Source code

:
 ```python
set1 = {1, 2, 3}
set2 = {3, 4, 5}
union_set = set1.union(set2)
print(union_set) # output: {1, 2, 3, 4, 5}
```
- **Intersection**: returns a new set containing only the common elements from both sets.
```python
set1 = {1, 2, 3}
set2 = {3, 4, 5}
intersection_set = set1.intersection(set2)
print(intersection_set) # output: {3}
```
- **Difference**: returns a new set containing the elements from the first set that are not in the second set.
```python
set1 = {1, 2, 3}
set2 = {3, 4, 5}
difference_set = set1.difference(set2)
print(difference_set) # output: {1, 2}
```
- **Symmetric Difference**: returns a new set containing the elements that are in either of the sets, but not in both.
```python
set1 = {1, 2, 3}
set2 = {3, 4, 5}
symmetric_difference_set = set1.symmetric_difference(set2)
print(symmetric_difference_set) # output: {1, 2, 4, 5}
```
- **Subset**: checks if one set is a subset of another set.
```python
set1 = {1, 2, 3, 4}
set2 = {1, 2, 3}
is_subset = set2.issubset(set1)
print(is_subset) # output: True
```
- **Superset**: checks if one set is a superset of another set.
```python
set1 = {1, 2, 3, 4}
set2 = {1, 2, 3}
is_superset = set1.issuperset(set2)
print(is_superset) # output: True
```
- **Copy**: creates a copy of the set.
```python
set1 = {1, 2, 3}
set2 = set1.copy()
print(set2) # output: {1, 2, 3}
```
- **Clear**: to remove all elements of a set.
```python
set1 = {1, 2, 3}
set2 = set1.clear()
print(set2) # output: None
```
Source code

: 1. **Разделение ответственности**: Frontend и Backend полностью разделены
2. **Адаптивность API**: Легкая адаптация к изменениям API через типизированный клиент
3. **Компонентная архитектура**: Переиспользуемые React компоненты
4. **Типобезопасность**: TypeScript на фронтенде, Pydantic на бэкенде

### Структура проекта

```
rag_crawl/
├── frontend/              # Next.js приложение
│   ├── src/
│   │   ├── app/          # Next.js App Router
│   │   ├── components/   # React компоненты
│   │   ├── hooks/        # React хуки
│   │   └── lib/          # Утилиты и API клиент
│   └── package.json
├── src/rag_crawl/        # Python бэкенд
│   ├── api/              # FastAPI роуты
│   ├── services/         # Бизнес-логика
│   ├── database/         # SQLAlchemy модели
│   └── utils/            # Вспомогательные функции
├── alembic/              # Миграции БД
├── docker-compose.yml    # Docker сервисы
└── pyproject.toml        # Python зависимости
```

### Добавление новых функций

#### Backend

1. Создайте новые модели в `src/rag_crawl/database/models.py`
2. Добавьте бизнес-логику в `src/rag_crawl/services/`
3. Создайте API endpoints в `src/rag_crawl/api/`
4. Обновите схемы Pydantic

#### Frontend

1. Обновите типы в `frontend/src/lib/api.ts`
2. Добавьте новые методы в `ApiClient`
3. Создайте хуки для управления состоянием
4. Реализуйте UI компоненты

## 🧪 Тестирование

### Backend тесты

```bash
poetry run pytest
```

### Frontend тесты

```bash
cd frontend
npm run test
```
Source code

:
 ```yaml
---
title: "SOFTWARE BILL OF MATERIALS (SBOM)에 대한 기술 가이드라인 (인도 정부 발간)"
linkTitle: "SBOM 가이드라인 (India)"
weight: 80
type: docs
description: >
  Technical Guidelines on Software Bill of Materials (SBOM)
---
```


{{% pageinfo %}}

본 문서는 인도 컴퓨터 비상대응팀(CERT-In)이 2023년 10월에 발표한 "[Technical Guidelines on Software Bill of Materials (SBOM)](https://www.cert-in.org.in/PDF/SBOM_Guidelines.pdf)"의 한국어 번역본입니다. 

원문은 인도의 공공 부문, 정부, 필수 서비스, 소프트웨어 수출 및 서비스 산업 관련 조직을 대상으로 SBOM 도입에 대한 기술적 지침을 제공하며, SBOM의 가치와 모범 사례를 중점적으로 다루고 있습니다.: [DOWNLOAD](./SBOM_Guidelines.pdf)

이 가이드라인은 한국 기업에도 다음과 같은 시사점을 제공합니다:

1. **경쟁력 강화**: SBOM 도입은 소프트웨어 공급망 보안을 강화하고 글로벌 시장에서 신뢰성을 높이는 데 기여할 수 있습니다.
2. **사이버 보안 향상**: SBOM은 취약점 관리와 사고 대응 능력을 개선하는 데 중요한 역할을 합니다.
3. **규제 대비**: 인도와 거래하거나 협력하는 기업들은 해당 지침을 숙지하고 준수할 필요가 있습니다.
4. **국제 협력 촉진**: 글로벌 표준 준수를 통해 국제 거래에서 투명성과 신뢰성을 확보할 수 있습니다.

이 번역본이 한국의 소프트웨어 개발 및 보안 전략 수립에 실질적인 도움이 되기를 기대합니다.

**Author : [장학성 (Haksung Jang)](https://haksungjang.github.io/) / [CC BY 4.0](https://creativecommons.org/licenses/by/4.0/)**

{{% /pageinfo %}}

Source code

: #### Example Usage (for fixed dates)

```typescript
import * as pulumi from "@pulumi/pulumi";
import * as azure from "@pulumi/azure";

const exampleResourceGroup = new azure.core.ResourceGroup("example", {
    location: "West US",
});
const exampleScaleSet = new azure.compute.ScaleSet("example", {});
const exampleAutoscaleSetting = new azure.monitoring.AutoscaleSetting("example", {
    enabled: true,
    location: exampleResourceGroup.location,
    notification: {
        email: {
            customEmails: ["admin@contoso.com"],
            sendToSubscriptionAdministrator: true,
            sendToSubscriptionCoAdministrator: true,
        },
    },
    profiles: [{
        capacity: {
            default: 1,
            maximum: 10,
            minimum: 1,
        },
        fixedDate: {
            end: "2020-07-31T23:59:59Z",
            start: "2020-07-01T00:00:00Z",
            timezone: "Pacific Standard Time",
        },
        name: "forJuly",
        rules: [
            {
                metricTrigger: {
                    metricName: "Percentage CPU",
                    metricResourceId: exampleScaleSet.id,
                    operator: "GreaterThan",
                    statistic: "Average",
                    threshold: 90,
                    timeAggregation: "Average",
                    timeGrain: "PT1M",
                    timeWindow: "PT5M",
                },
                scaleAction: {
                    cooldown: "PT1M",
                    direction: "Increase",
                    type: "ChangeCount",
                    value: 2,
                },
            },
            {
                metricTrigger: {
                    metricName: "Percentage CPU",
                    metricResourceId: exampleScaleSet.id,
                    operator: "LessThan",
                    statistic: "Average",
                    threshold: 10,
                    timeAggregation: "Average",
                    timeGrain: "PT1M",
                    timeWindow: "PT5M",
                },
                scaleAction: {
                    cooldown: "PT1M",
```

■ ■ ■ ■

- [TASK PROMPT] If a line in the records above has the word "Backend", copy it out.

- [REPLY TO THE TASK]
: 1. **Разделение ответственности**: Frontend и Backend полностью разделены
#### Backend
### Backend тесты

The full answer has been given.